**Record set**

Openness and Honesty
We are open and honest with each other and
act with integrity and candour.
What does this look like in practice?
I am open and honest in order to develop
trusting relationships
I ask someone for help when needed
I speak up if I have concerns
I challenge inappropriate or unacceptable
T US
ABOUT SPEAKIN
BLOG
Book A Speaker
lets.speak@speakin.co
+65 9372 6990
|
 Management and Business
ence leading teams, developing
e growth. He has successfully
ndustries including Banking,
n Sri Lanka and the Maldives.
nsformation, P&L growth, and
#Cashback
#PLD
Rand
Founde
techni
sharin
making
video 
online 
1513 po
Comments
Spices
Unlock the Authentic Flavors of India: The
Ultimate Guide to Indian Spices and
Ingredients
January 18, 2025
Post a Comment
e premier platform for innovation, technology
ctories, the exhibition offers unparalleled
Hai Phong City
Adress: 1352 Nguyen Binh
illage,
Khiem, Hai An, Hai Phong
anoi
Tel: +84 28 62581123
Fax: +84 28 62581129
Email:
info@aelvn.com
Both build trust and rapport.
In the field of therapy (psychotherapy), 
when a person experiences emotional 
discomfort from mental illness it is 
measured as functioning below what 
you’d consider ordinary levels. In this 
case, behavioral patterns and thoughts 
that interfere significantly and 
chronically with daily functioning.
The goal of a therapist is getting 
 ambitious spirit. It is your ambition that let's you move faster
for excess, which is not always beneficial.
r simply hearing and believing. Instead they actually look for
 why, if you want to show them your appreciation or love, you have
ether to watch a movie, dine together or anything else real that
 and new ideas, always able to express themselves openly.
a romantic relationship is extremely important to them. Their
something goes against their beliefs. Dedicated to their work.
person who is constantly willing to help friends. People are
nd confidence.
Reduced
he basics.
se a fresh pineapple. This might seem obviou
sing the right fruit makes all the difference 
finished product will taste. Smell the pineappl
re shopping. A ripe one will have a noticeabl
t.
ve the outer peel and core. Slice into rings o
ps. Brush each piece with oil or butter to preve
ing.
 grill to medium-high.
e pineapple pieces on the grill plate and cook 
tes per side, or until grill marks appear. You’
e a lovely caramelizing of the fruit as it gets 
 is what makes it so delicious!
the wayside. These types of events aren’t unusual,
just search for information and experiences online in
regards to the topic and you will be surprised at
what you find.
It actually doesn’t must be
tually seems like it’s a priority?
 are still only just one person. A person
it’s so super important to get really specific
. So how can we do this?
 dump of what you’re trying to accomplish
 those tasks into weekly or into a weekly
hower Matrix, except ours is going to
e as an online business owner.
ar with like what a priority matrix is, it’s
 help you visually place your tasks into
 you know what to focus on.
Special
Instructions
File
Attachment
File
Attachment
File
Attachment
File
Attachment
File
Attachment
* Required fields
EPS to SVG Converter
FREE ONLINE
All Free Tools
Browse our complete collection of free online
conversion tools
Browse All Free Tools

**The problem**
Swap "help" for "support" in the listing from its first line through the line with "I speak up if I have concerns", and give back only those lines with everything else unchanged.

**Answer below**
Openness and Honesty
We are open and honest with each other and
act with integrity and candour.
What does this look like in practice?
I am open and honest in order to develop
trusting relationships
I ask someone for support when needed
I speak up if I have concerns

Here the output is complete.